## [Task requirements]
Render this sentence from the DHCP configuration text in French: "Also, given the domain they're in, these are probably test machines."

## [Document segment]
-- BEGIN --

As you can see, these hosts are all in the test.isc.org domain, so it
might make sense for a group-specific parameter to override the domain
name supplied to these hosts:
.nf

	option domain-name "test.isc.org";
.fi
.PP
Also, given the domain they're in, these are probably test machines.
If we wanted to test the DHCP leasing mechanism, we might set the
lease timeout somewhat shorter than the default:

.nf
	max-lease-time 120;
	default-lease-time 120;
.fi
.PP
You may have noticed that while some parameters start with the
\fIoption\fR keyword, some do not.   Parameters starting with the
\fIoption\fR keyword correspond to actual DHCP options, while
parameters that do not start with the option keyword either control
the behavior of the DHCP server (e.g., how long a lease dhcpd will
give out), or specify client parameters that are not optional in the
DHCP protocol (for example, server-name and filename).
.PP
In Figure 1, each host had \fIhost-specific parameters\fR.   These
could include such things as the \fIhostname\fR option, the name of a
file to upload (the \fIfilename\fR parameter) and the address of the
server from which to upload the file (the \fInext-server\fR
parameter).   In general, any parameter can appear anywhere that
parameters are allowed, and will be applied according to the scope in
which the parameter appears.
.PP
Imagine that you have a site with a lot of NCD X-Terminals.   These
terminals come in a variety of models, and you want to specify the
boot files for each model.   One way to do this would be to have host
declarations for each server and group them by model:
.nf

group {
  filename "Xncd19r";
  next-server ncd-booter;

  host ncd1 { hardware ethernet 0:c0:c3:49:2b:57; }
  host ncd4 { hardware ethernet 0:c0:c3:80:fc:32; }
  host ncd8 { hardware ethernet 0:c0:c3:22:46:81; }
}

group {
  filename "Xncd19c";
  next-server ncd-booter;

  host ncd2 { hardware ethernet 0:c0:c3:88:2d:81; }
  host ncd3 { hardware ethernet 0:c0:c3:00:14:11; }
}

group {
  filename "XncdHMX";
  next-server ncd-booter;

  host ncd1 { hardware ethernet 0:c0:c3:11:90:23; }
  host ncd4 { hardware ethernet 0:c0:c3:91:a7:8; }
  host ncd8 { hardware ethernet 0:c0:c3:cc:a:8f; }
}
.fi
.SH ADDRESS POOLS
.PP
The
.B pool
declaration can be used to specify a pool of addresses that will be
treated differently than another pool of addresses, even on the same
network segment or subnet.   For example, you may want to provide a
large set of addresses that can be assigned to DHCP clients that are
registered to your DHCP server, while providing a smaller set of
addresses, possibly with short lease times, that are available for
unknown clients.   If you have a firewall, you may be able to arrange
for addresses from one pool to be allowed access to the Internet,
while addresses in another pool are not, thus encouraging users to
register their DHCP clients.   To do this, you would set up a pair of
pool declarations:
.PP
.nf
subnet 10.0.0.0 netmask 255.255.255.0 {
  option routers 10.0.0.254;

  # Unknown clients get this pool.

-- END --

## [Dataset content]

-- BEGIN --

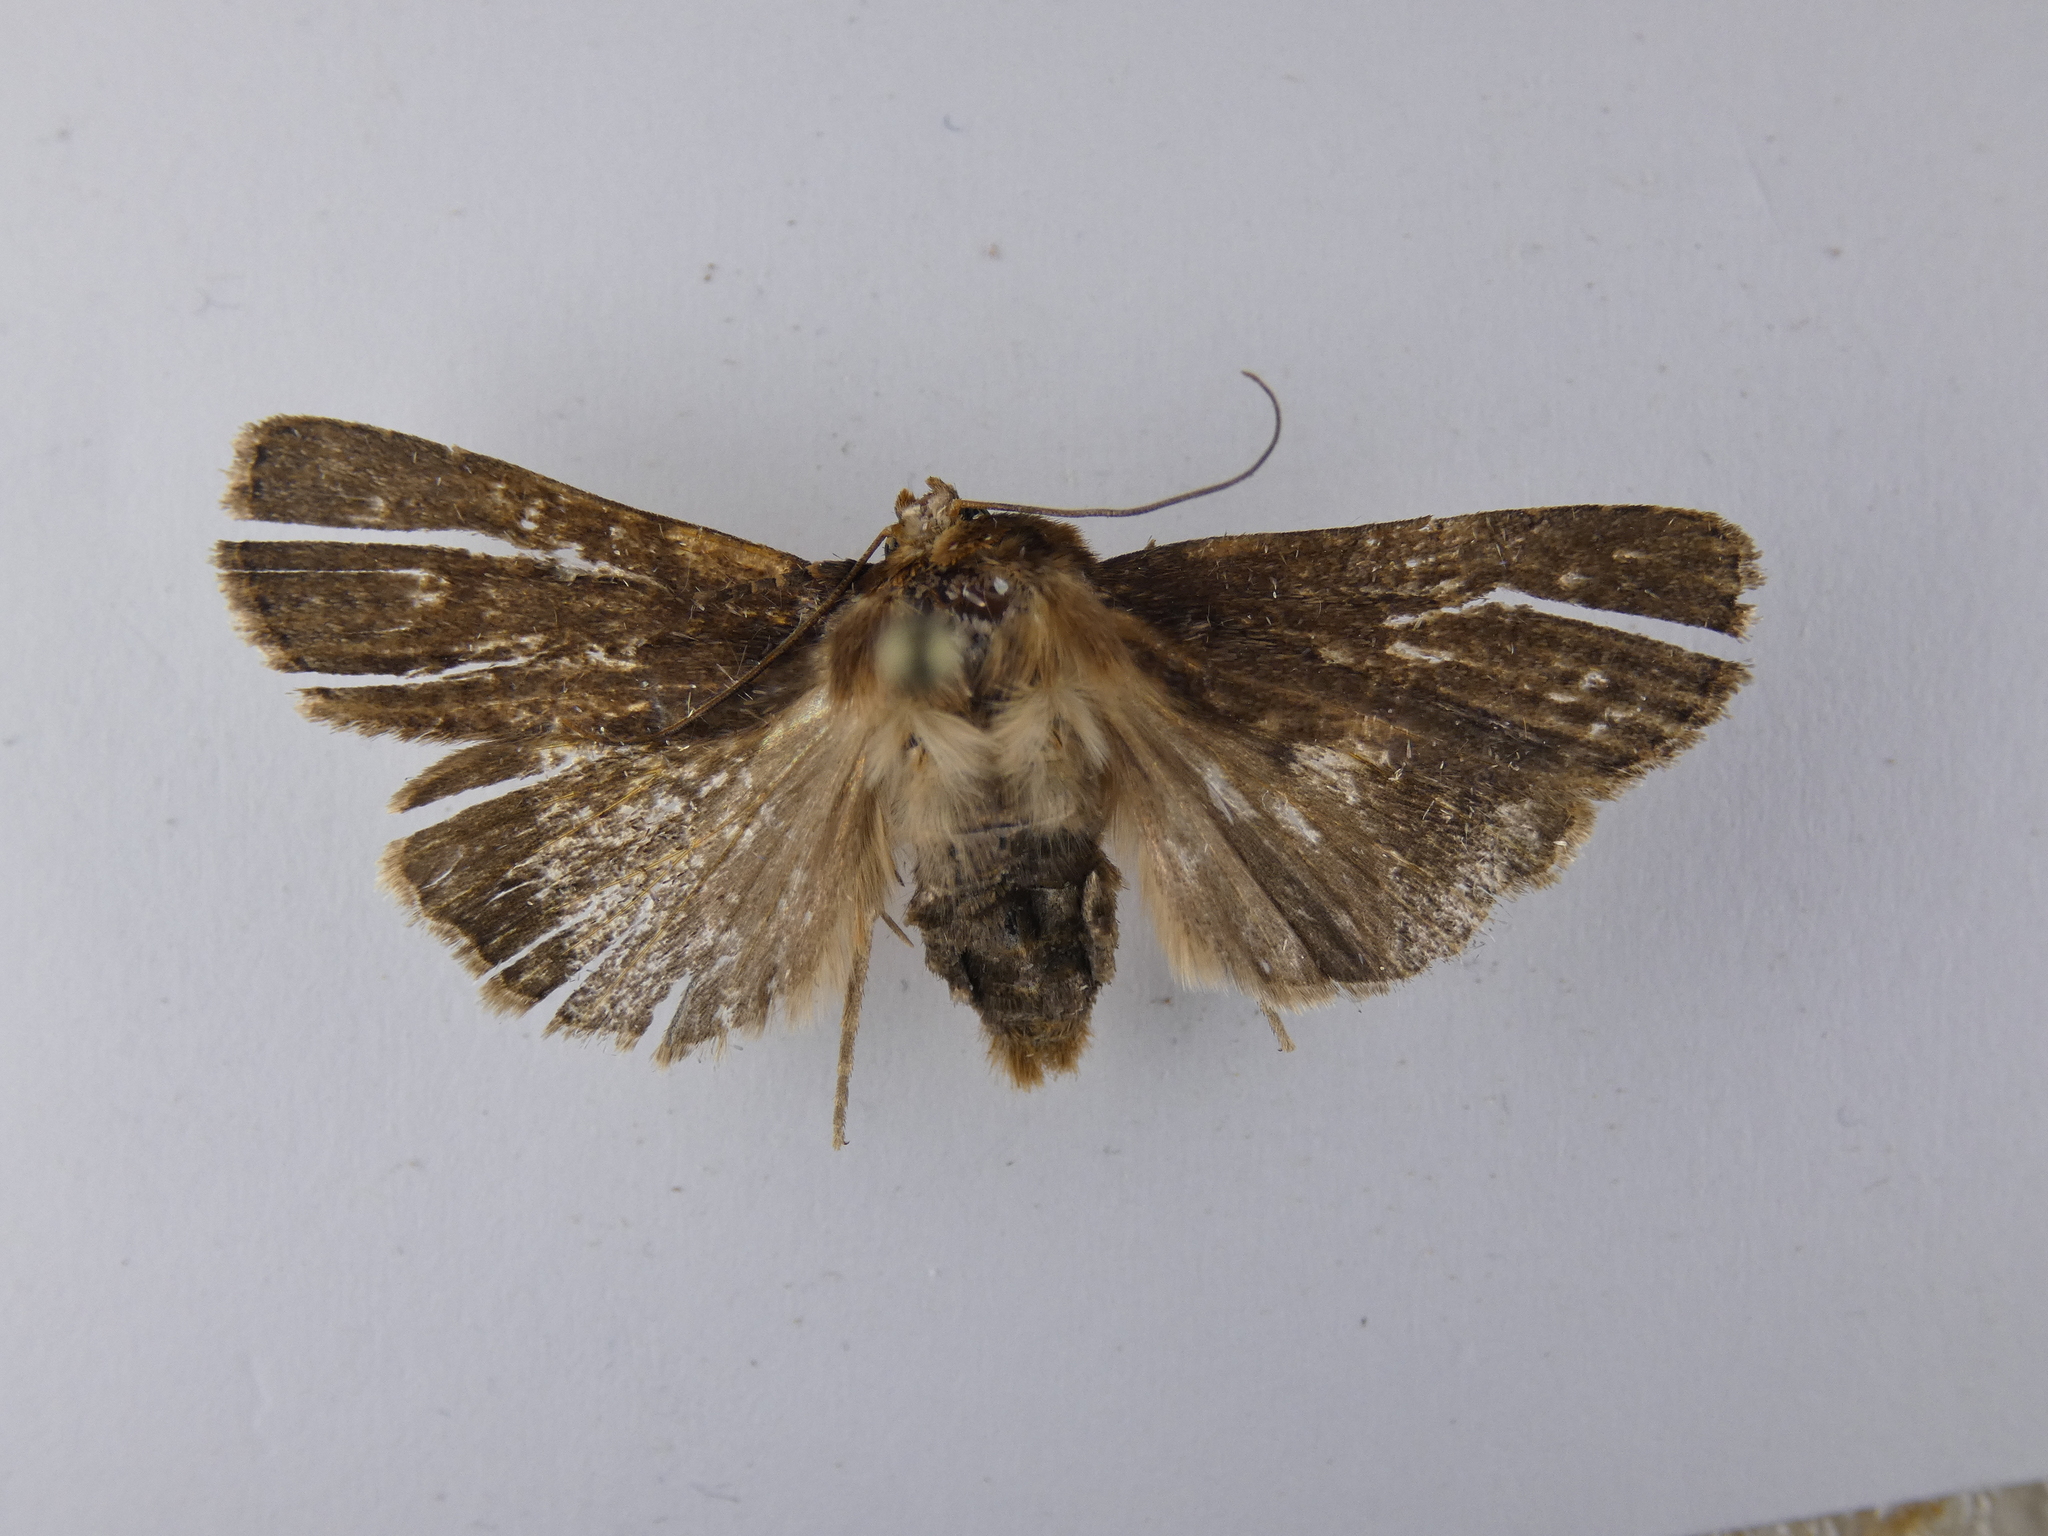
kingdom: Animalia
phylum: Arthropoda
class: Insecta
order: Lepidoptera
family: Noctuidae
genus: Bityla
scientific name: Bityla defigurata
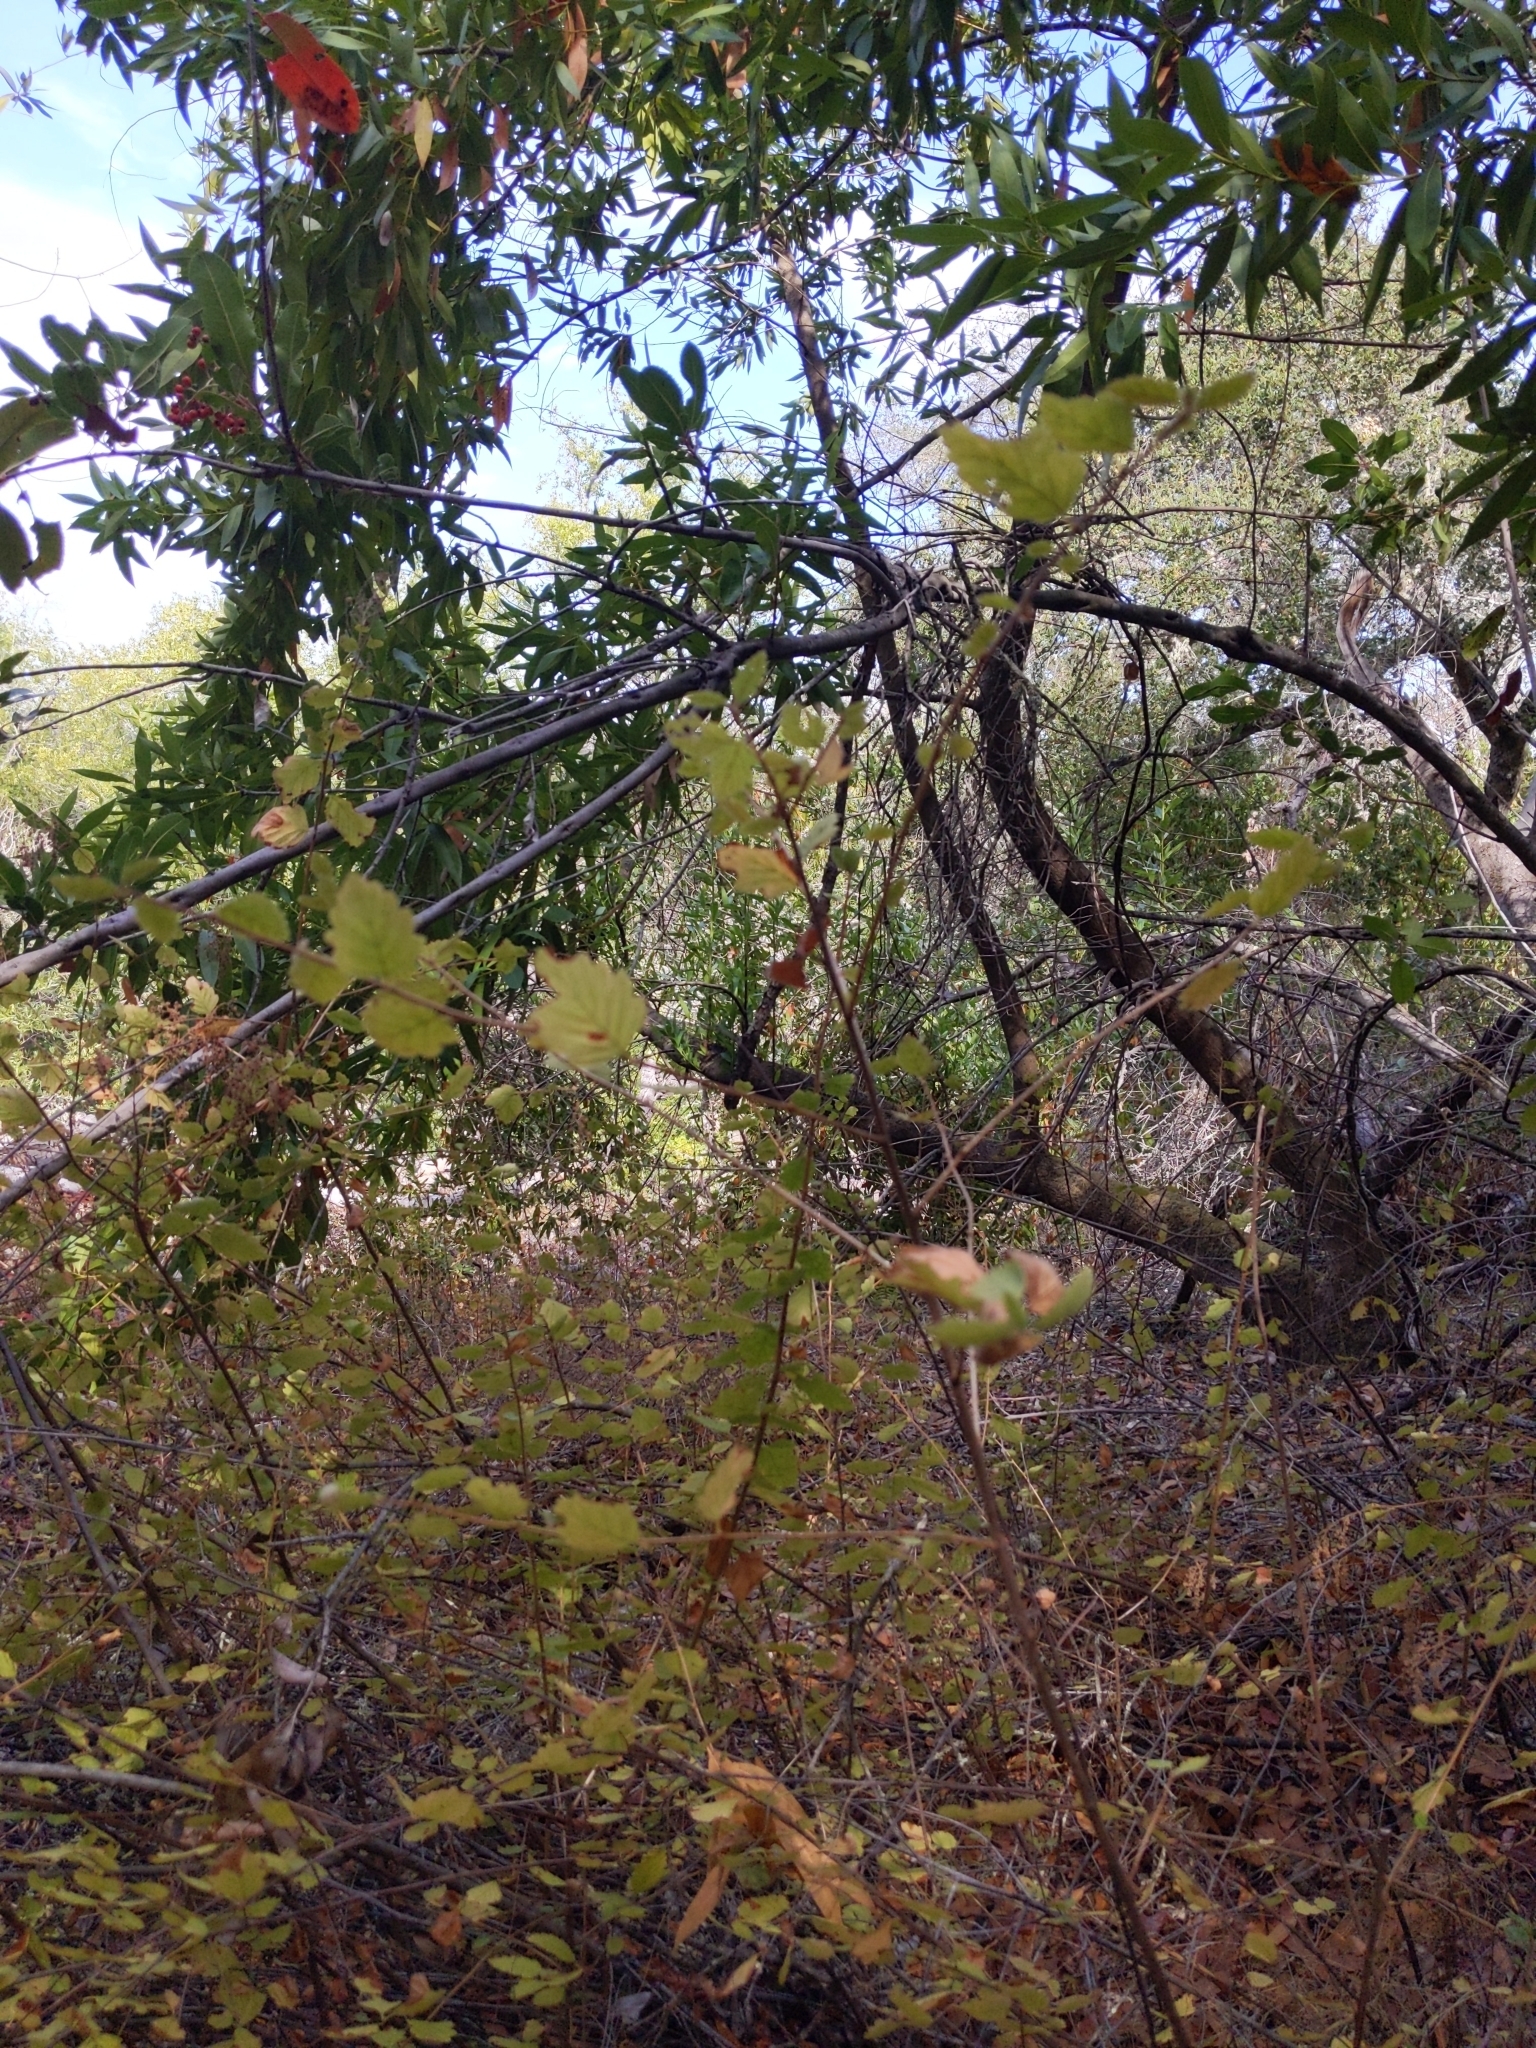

-- END --

## [Solution]
Par ailleurs, étant donné le domaine dans lequel elles se trouvent, ce sont probablement des machines de test.